The input: Begin

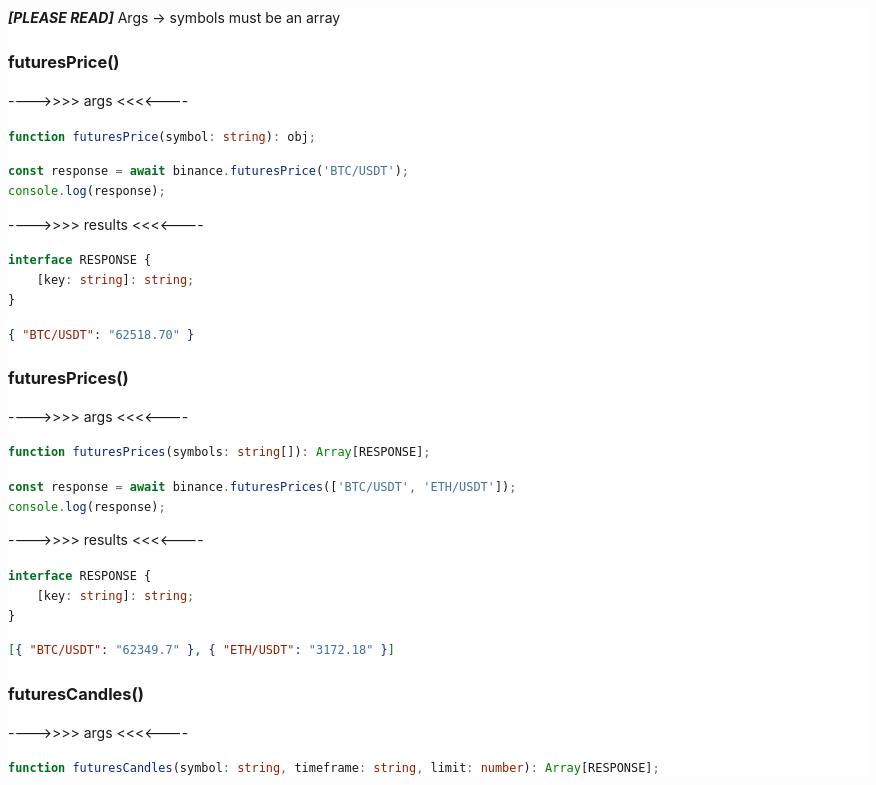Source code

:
 ```json
```

**_[PLEASE READ]_** Args -> symbols must be an array

### futuresPrice()

---->>>> args <<<<----

```typescript
function futuresPrice(symbol: string): obj;
```

```javascript
const response = await binance.futuresPrice('BTC/USDT');
console.log(response);
```

---->>>> results <<<<----

```typescript
interface RESPONSE {
    [key: string]: string;
}
```

```json
{ "BTC/USDT": "62518.70" }
```

### futuresPrices()

---->>>> args <<<<----

```typescript
function futuresPrices(symbols: string[]): Array[RESPONSE];
```

```javascript
const response = await binance.futuresPrices(['BTC/USDT', 'ETH/USDT']);
console.log(response);
```

---->>>> results <<<<----

```typescript
interface RESPONSE {
    [key: string]: string;
}
```

```json
[{ "BTC/USDT": "62349.7" }, { "ETH/USDT": "3172.18" }]
```

### futuresCandles()

---->>>> args <<<<----

```typescript
function futuresCandles(symbol: string, timeframe: string, limit: number): Array[RESPONSE];
```
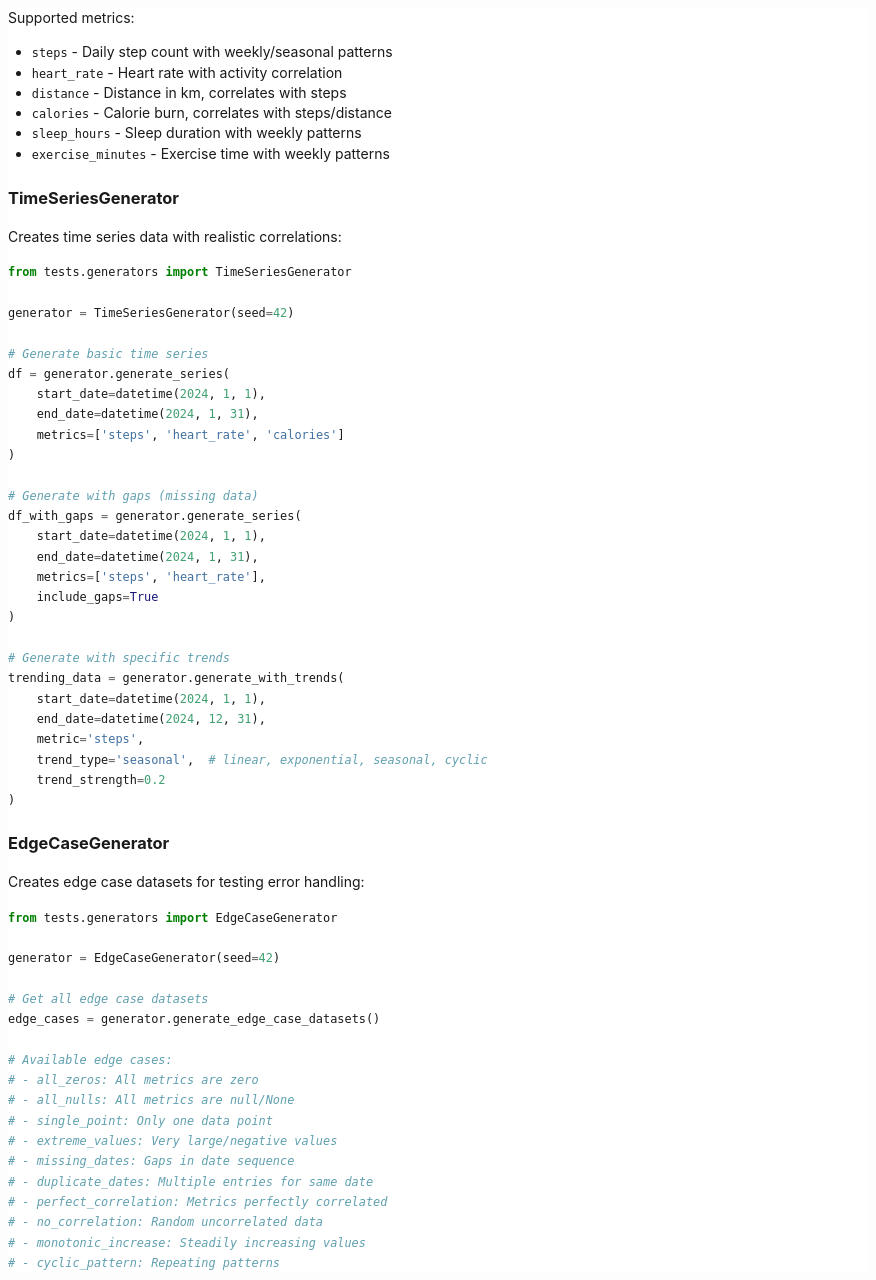 Supported metrics:
- `steps` - Daily step count with weekly/seasonal patterns
- `heart_rate` - Heart rate with activity correlation
- `distance` - Distance in km, correlates with steps
- `calories` - Calorie burn, correlates with steps/distance
- `sleep_hours` - Sleep duration with weekly patterns
- `exercise_minutes` - Exercise time with weekly patterns

### TimeSeriesGenerator

Creates time series data with realistic correlations:

```python
from tests.generators import TimeSeriesGenerator

generator = TimeSeriesGenerator(seed=42)

# Generate basic time series
df = generator.generate_series(
    start_date=datetime(2024, 1, 1),
    end_date=datetime(2024, 1, 31),
    metrics=['steps', 'heart_rate', 'calories']
)

# Generate with gaps (missing data)
df_with_gaps = generator.generate_series(
    start_date=datetime(2024, 1, 1),
    end_date=datetime(2024, 1, 31),
    metrics=['steps', 'heart_rate'],
    include_gaps=True
)

# Generate with specific trends
trending_data = generator.generate_with_trends(
    start_date=datetime(2024, 1, 1),
    end_date=datetime(2024, 12, 31),
    metric='steps',
    trend_type='seasonal',  # linear, exponential, seasonal, cyclic
    trend_strength=0.2
)
```

### EdgeCaseGenerator

Creates edge case datasets for testing error handling:

```python
from tests.generators import EdgeCaseGenerator

generator = EdgeCaseGenerator(seed=42)

# Get all edge case datasets
edge_cases = generator.generate_edge_case_datasets()

# Available edge cases:
# - all_zeros: All metrics are zero
# - all_nulls: All metrics are null/None
# - single_point: Only one data point
# - extreme_values: Very large/negative values
# - missing_dates: Gaps in date sequence
# - duplicate_dates: Multiple entries for same date
# - perfect_correlation: Metrics perfectly correlated
# - no_correlation: Random uncorrelated data
# - monotonic_increase: Steadily increasing values
# - cyclic_pattern: Repeating patterns
```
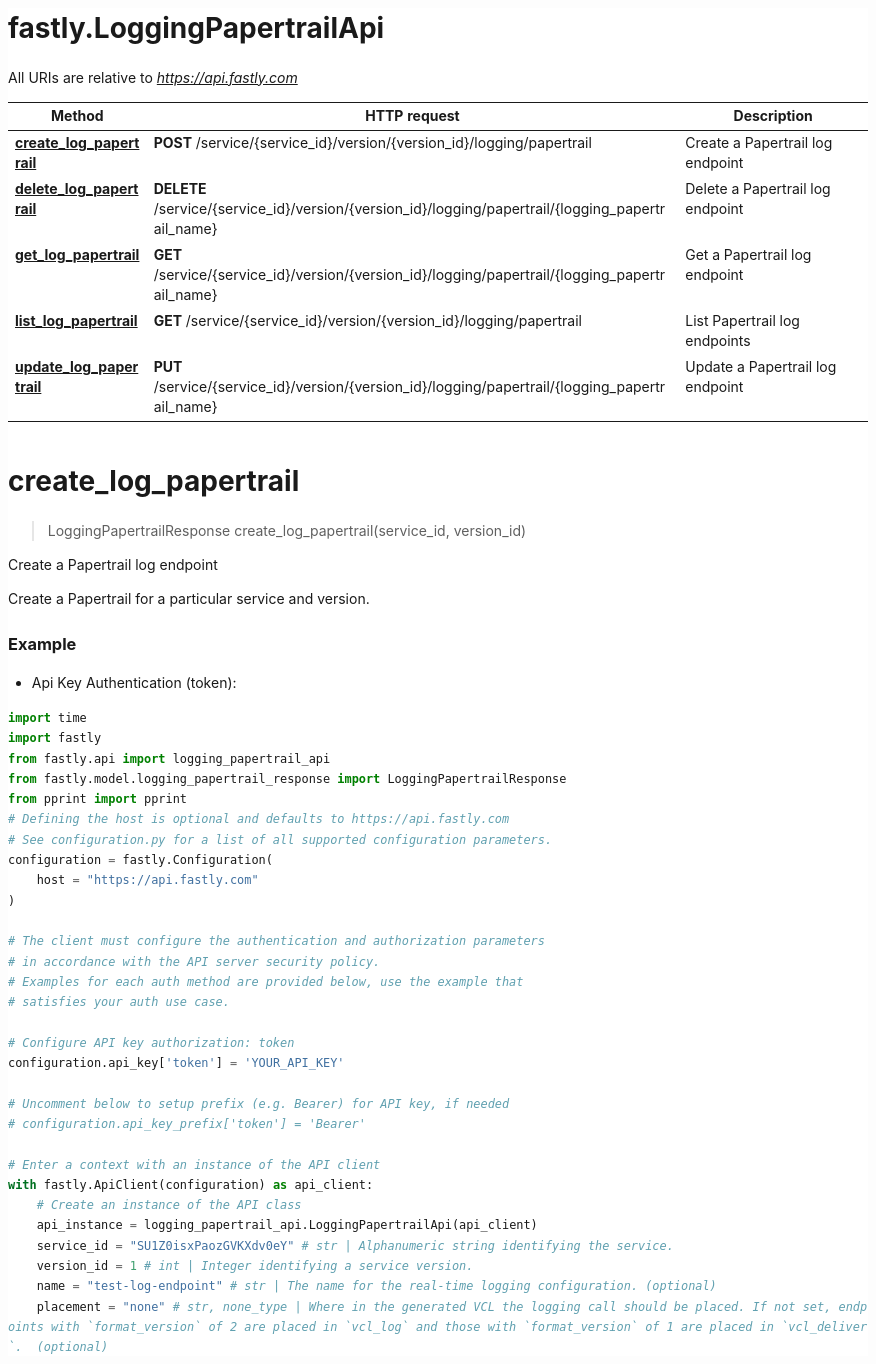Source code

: # fastly.LoggingPapertrailApi

All URIs are relative to *https://api.fastly.com*

Method | HTTP request | Description
------------- | ------------- | -------------
[**create_log_papertrail**](LoggingPapertrailApi.md#create_log_papertrail) | **POST** /service/{service_id}/version/{version_id}/logging/papertrail | Create a Papertrail log endpoint
[**delete_log_papertrail**](LoggingPapertrailApi.md#delete_log_papertrail) | **DELETE** /service/{service_id}/version/{version_id}/logging/papertrail/{logging_papertrail_name} | Delete a Papertrail log endpoint
[**get_log_papertrail**](LoggingPapertrailApi.md#get_log_papertrail) | **GET** /service/{service_id}/version/{version_id}/logging/papertrail/{logging_papertrail_name} | Get a Papertrail log endpoint
[**list_log_papertrail**](LoggingPapertrailApi.md#list_log_papertrail) | **GET** /service/{service_id}/version/{version_id}/logging/papertrail | List Papertrail log endpoints
[**update_log_papertrail**](LoggingPapertrailApi.md#update_log_papertrail) | **PUT** /service/{service_id}/version/{version_id}/logging/papertrail/{logging_papertrail_name} | Update a Papertrail log endpoint


# **create_log_papertrail**
> LoggingPapertrailResponse create_log_papertrail(service_id, version_id)

Create a Papertrail log endpoint

Create a Papertrail for a particular service and version.

### Example

* Api Key Authentication (token):

```python
import time
import fastly
from fastly.api import logging_papertrail_api
from fastly.model.logging_papertrail_response import LoggingPapertrailResponse
from pprint import pprint
# Defining the host is optional and defaults to https://api.fastly.com
# See configuration.py for a list of all supported configuration parameters.
configuration = fastly.Configuration(
    host = "https://api.fastly.com"
)

# The client must configure the authentication and authorization parameters
# in accordance with the API server security policy.
# Examples for each auth method are provided below, use the example that
# satisfies your auth use case.

# Configure API key authorization: token
configuration.api_key['token'] = 'YOUR_API_KEY'

# Uncomment below to setup prefix (e.g. Bearer) for API key, if needed
# configuration.api_key_prefix['token'] = 'Bearer'

# Enter a context with an instance of the API client
with fastly.ApiClient(configuration) as api_client:
    # Create an instance of the API class
    api_instance = logging_papertrail_api.LoggingPapertrailApi(api_client)
    service_id = "SU1Z0isxPaozGVKXdv0eY" # str | Alphanumeric string identifying the service.
    version_id = 1 # int | Integer identifying a service version.
    name = "test-log-endpoint" # str | The name for the real-time logging configuration. (optional)
    placement = "none" # str, none_type | Where in the generated VCL the logging call should be placed. If not set, endpoints with `format_version` of 2 are placed in `vcl_log` and those with `format_version` of 1 are placed in `vcl_deliver`.  (optional)
```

The input: End

About this task
After reading through the material, report every line that holds "endpoints".

Result of this exercise
[**list_log_papertrail**](LoggingPapertrailApi.md#list_log_papertrail) | **GET** /service/{service_id}/version/{version_id}/logging/papertrail | List Papertrail log endpoints
    placement = "none" # str, none_type | Where in the generated VCL the logging call should be placed. If not set, endpoints with `format_version` of 2 are placed in `vcl_log` and those with `format_version` of 1 are placed in `vcl_deliver`.  (optional)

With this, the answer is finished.